Der Newsletter basiert auf einer gemeinsamen Recherche von Corporate Europe Observatory und AlgorithmWatch, die eine bedenkliche Einflussnahme von Big-Tech-Konzernen auf die EU-Gesetzgebung offenlegt. Im Zentrum steht der „AI Continent Action Plan“ der Europäischen Kommission vom Frühjahr 2025, der eine Verdreifachung der europäischen Rechenzentrumskapazitäten bis 2030 vorsieht. Diese Expansion kollidiert massiv mit den Klimazielen der EU, da der Energiehunger der KI-Infrastruktur exponentiell wächst. In Dublin verbrauchen Rechenzentren bereits 50 Prozent des verfügbaren Stroms, was die Preise treibt und die Versorgungssicherheit für die Bürger:innen gefährdet. Um diesen Bedarf zu decken, weichen Betreiber zunehmend auf fossile Gasgeneratoren aus, was die ökologischen Versprechen der Branche konterkariert.

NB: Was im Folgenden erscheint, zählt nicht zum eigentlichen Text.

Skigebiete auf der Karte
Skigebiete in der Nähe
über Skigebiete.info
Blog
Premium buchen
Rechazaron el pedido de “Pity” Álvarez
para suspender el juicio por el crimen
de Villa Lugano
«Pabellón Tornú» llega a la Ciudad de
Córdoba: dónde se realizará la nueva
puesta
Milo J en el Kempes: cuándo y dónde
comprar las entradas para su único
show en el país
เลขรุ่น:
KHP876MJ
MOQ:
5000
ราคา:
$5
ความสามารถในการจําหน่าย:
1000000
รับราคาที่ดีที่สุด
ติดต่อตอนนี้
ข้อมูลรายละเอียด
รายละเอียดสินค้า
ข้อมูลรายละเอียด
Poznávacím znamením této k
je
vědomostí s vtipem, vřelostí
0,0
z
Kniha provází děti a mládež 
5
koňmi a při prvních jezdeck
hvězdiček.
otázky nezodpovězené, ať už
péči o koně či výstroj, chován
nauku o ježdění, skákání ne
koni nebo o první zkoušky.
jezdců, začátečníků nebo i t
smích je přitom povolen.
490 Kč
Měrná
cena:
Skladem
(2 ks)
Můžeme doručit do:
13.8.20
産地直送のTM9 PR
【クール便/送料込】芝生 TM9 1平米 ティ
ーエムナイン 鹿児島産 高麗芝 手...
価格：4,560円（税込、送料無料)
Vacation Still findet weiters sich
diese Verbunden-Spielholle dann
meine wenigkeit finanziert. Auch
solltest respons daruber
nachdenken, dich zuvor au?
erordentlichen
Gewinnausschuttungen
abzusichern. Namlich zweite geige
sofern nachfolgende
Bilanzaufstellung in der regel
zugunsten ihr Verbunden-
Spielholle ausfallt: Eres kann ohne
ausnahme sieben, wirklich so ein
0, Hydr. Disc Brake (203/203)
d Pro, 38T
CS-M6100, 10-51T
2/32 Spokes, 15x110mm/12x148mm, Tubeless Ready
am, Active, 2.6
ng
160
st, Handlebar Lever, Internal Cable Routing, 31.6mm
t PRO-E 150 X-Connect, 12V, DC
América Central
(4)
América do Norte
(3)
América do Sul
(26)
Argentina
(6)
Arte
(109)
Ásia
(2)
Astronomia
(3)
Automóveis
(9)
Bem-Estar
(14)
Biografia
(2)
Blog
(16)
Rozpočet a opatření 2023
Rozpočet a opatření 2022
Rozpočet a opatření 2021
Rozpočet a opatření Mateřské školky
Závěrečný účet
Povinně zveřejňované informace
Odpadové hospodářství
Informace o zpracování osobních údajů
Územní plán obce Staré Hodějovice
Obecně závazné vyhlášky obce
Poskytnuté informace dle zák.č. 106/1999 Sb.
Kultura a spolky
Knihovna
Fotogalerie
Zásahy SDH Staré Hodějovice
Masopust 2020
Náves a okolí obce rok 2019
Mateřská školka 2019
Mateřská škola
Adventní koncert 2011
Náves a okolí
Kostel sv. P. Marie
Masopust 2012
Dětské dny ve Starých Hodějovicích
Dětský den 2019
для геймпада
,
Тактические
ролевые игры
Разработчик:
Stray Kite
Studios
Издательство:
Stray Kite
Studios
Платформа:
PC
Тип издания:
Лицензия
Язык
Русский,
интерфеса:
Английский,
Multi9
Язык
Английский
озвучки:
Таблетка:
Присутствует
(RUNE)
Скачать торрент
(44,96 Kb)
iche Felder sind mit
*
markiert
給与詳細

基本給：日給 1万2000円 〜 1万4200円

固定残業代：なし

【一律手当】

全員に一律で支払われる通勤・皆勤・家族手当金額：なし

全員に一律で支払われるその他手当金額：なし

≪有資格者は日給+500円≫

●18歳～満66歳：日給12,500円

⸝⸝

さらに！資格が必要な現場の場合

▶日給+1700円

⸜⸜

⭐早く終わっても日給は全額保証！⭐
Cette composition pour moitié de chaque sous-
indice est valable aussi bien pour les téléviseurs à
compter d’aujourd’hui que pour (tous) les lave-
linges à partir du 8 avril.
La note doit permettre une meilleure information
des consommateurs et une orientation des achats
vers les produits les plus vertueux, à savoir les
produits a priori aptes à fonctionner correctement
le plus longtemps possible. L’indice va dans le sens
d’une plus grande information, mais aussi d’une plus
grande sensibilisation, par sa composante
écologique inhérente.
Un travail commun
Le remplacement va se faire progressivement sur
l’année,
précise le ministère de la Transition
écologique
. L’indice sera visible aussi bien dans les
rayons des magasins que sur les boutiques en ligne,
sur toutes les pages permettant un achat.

Die Recherche enthüllt, wie Microsoft und der Lobbyverband DigitalEurope die Energieeffizienz-Richtlinie (EED) systematisch unterwandert haben. Während die Richtlinie eigentlich Transparenz über den Wasser- und Energieverbrauch vorschreibt, nutzten die Konzerne ein Schlupfloch für Geschäftsgeheimnisse. Besonders brisant ist der Vorwurf, die Kommission habe Änderungsvorschläge von Microsoft fast wortwörtlich in den sogenannten Delegierten Rechtsakt übernommen. „Storing this data within the Commission’s database raises concerns about potential reactive data publication in response to access requests from competitors and NGOs“, warnte DigitalEurope in einem Dokument. Damit wird der Zugang zu Umweltdaten auf Ebene einzelner Standorte systematisch blockiert, was zivilgesellschaftliche Kontrolle erschwert.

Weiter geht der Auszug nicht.